Received: by alpheratz.cpm.aca.mmu.ac.uk id RAA24548 (8.6.9/5.3[ref pg@gmsl.co.uk] for cpm.aca.mmu.ac.uk from fmb-majordomo@mmu.ac.uk); Wed, 17 Jan 2001 17:04:59 GMT Message-ID: <2D1C159B783DD211808A006008062D3101745BE2@inchna.stir.ac.uk> From: Vincent Campbell <v.p.campbell@stir.ac.uk> To: "'memetics@mmu.ac.uk'" <memetics@mmu.ac.uk> Subject: RE: DNA Culture .... Trivia? Date: Wed, 17 Jan 2001 17:03:40 -0000 X-Mailer: Internet Mail Service (5.5.2650.21) Content-Type: text/plain Sender: fmb-majordomo@mmu.ac.uk Precedence: bulk Reply-To: memetics@mmu.ac.uk
I've strung a couple of different replies here together, to help me
(if no-one else).
<<Vincent:
> Or, in other words, what kind of information could be bereft of
> meaning?>>
<Derek:
> In information theory, informational entropy is defined as H =
> sigma(-xlog2x) where x is the frequency of a token, symbol or event.

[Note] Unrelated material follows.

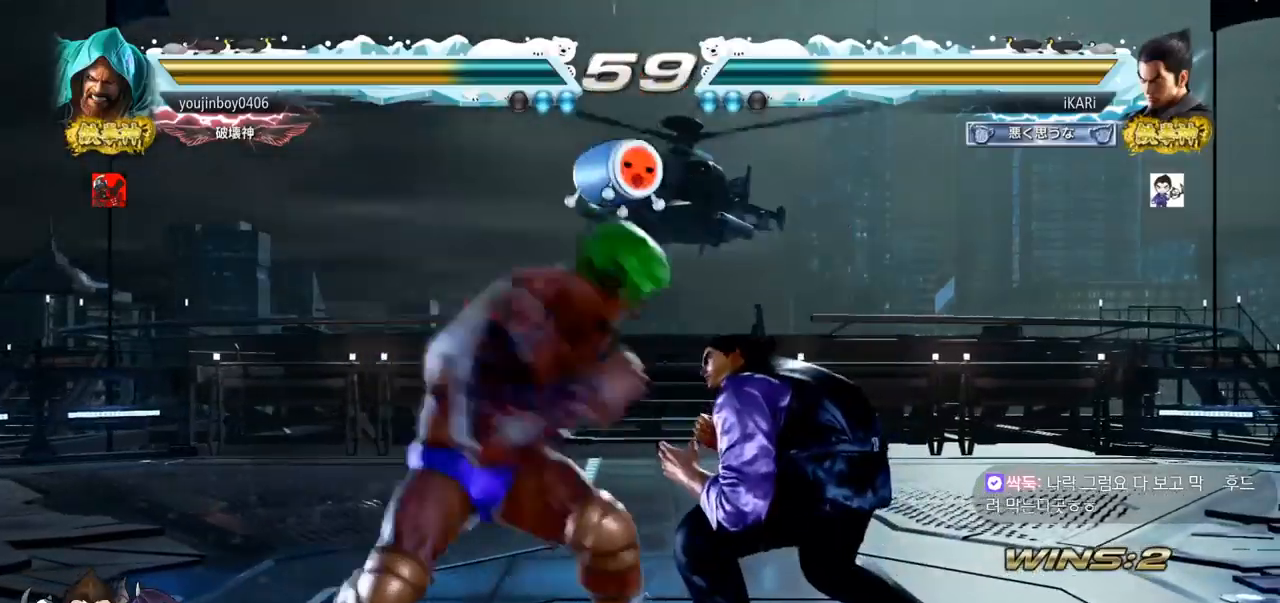
{"buttons": [], "left_stick": "down"}
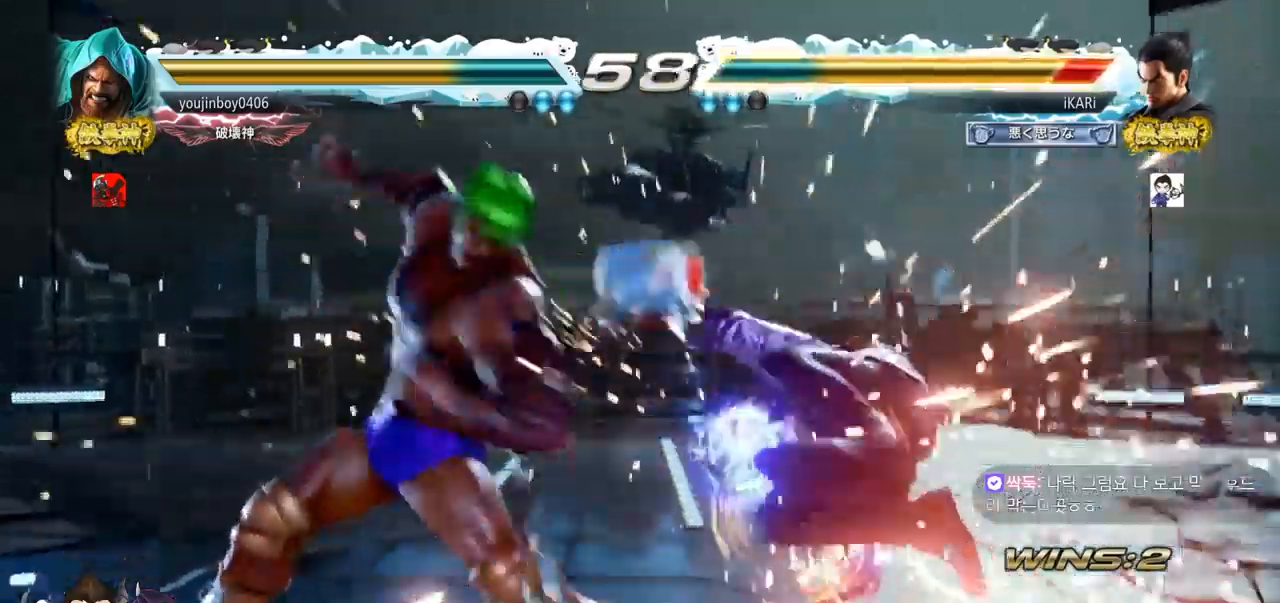
{"buttons": [], "left_stick": "right", "events": [[33, "left_stick", "center"], [350, "left_stick", "right"], [400, "left_stick", "center"], [467, "left_stick", "right"]]}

A
> random series of n events (or a gibberish text of n symbols) will have
> high
> informational entropy H as all xs will be near enough 1/n. Where one or
> more symbols are overrepresented relative to the others, or the series of
> events are not random, the value of H will be smaller. You can therefore
> predict if a phenomenon is likely to contain information without knowing
> its
> meaning. Thus a message from an extraterrestrial civilisation might be
> recognisable as such without having a clue as to what it is about.>
>
Well, this was partly my point. SETI works on this basis of looking
for patterns in radio waves from distant stars, but although the specifics
of any pattern they may (improbably) find may elude us, the 'meaning' of it
would be simple to the SETI people- evidence of intelligent
extra-terrestrial life elsewhere in the universe.
<Joe: There is such a thing; ordered sequences do not have to mean
> anything. Just ask Robin faichnet, or read THE MATHEMATICAL
> THEORY OF INFORMATION by Shannon and Weaver. In fact,
> something is not information only when it is random. This means
> that it has no discernible pattern that can be symbolized in some
> sort of shorthand; in other words, it is incompressible. The
> sequence 001001001001001001001001001001001001001001001...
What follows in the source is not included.